Get our free newsletter
What you said about what we said last week
Based on reader response to Chris Klimek’s cover story on Capital Fringe, you’re one of two minds on the theater fest: “Once more unto the breach, dear friends, once more!” or “It is a tale/ Told by an idiot, full of sound and fury/ Signifying nothing.”

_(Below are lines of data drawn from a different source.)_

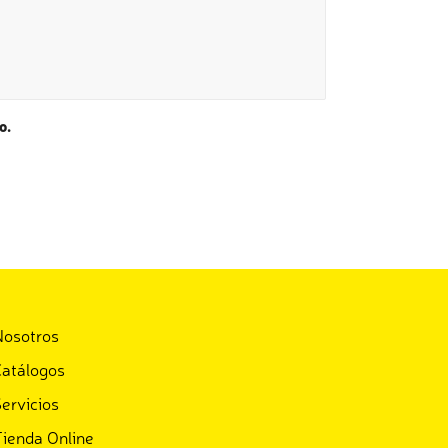
o.
Nosotros
atálogos
ervicios
ienda Online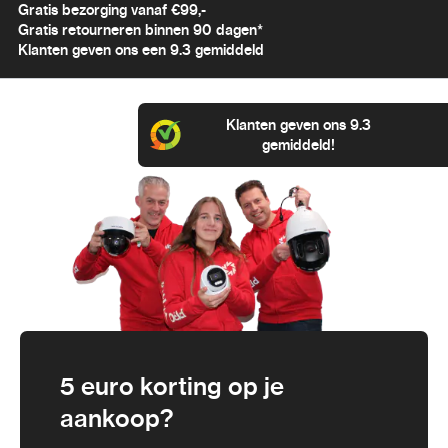
Gratis bezorging vanaf €99,-
Gratis retourneren binnen 90 dagen*
Klanten geven ons een 9.3 gemiddeld
Klanten geven ons 9.3
gemiddeld!
5 euro korting op je
aankoop?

Fringer summed it up: “I haven’t seen nearly as many Fringe shows as this writer, but I’ve seen more than a few over the years, and the biggest problem I see is that it is, as noted, ‘unjuried.’ Literally anybody can stage anything, make any claims about it, and charge $17 for a ticket. Even someone who wants to set up a table at a crafts fair usually has to go through some kind of pre-selection process. Fringe would boost its reputation, and might attract larger audiences, if shows were required to meet minimal professional standards. An alternative approach would be to ‘jury’ some shows and give them a seal of approval, and let others offer whatever they want at a lower ticket price.” It’s true, our city’s Fringe prides itself on being un-juried, but that doesn’t mean buying tickets has to be a crap shoot: Read some reviews.

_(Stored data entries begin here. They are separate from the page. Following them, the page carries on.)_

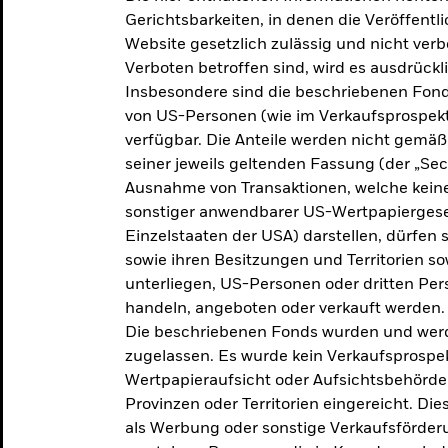
makroökonomischen
Gerichtsbarkeiten, in denen die Veröffent
Website gesetzlich zulässig und nicht verb
Einschätzungen und Anlageideen.
Verboten betroffen sind, wird es ausdrückl
Insbesondere sind die beschriebenen Fond
Aktuelle Einschätzungen
von US-Personen (wie im Verkaufsprospekt
verfügbar. Die Anteile werden nicht gemäß
seiner jeweils geltenden Fassung (der „Secur
Ausnahme von Transaktionen, welche keine 
sonstiger anwendbarer US-Wertpapiergeset
Einzelstaaten der USA) darstellen, dürfen 
sowie ihren Besitzungen und Territorien s
unterliegen, US-Personen oder dritten Pe
handeln, angeboten oder verkauft werden.
Die beschriebenen Fonds wurden und werd
zugelassen. Es wurde kein Verkaufsprospek
Wertpapieraufsicht oder Aufsichtsbehörde
Provinzen oder Territorien eingereicht. Di
als Werbung oder sonstige Verkaufsförder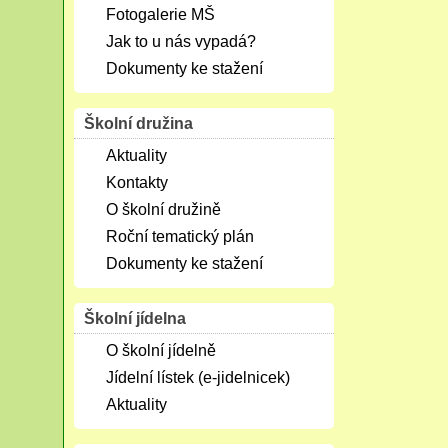
Fotogalerie MŠ
Jak to u nás vypadá?
Dokumenty ke stažení
Školní družina
Aktuality
Kontakty
O školní družině
Roční tematický plán
Dokumenty ke stažení
Školní jídelna
O školní jídelně
Jídelní lístek (e-jidelnicek)
Aktuality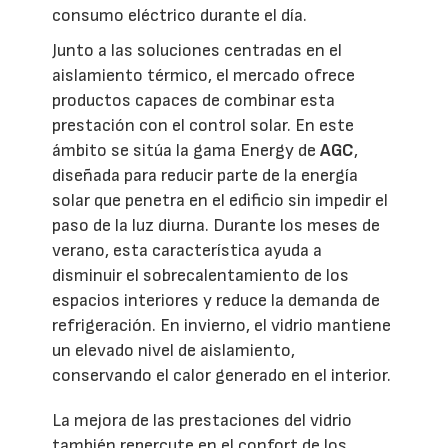
consumo eléctrico durante el día.
Junto a las soluciones centradas en el
aislamiento térmico, el mercado ofrece
productos capaces de combinar esta
prestación con el control solar. En este
ámbito se sitúa la gama Energy de
AGC
,
diseñada para reducir parte de la energía
solar que penetra en el edificio sin impedir el
paso de la luz diurna. Durante los meses de
verano, esta característica ayuda a
disminuir el sobrecalentamiento de los
espacios interiores y reduce la demanda de
refrigeración. En invierno, el vidrio mantiene
un elevado nivel de aislamiento,
conservando el calor generado en el interior.
La mejora de las prestaciones del vidrio
también repercute en el confort de los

But reader Joe Markowitz (name’s a typo: This is probably publisher and writer Joel Markowitz of DCMetroTheaterArts) finds Fringe fine: “This year’s offerings at the Fringe are pretty awesome. We have posted 95 reviews on DCMetroTheaterArts and the 36 writers who are covering it for our site all say it’s the best Fringe so far…. $17 is pretty cheap. Stop kvetching and start supporting our Capital Fringe Festival.” Not that I’m competitive, but OUR theater bloggers are also saying great things about some of the shows, and we ALSO have a blog (Fringeworthy) dedicated to covering the run of performances.

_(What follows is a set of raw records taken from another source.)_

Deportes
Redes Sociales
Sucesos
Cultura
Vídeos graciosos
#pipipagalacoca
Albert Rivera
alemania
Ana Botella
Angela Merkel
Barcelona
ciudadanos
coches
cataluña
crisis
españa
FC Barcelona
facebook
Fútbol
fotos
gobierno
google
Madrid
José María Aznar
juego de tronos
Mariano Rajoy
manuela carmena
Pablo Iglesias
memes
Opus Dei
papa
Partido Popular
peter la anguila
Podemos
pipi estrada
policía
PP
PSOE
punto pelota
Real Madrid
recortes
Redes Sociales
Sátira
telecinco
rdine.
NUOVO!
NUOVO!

We got some great support for Tim Ebner’s Young & Hungry column last week on ex-prisoners in the hospitality industry. Commenter xx said,“Awesome article Tim. Nice to see a positive story on returning citizens, and the value they bring to our economy and food system when given a (second) chance.” But the same readers went’st forth in lamentation over our choice of headline (“Second Helping” was the print headline but for online we went with “An Ex-Con Is Probably Helping Prepare Your Meal”). You could say they were practically hysterical over what they felt was our tone of hysteria. x x (it appears readers went with an X-theme when choosing their handles in this particular comments section) wrote, “This is a wonderful and uplifting article, so what’s with the alarmist headline? Is something like ‘DC Restaurants, Social Programs Provide Second Chances for Convicts not clickbait-y enough?” Zzzzz… oh sorry, I nodded off reading that headline you suggested. Where were we? Oh yes: This only reads alarmist if you feel there’s something inherently alarming having ex-convicts prepare your food or serve you drinks. There isn’t.
Department of Corrections
Last week’s issue misspelled the names of Noah Gittell, Elliott Holt, and Maud Casey.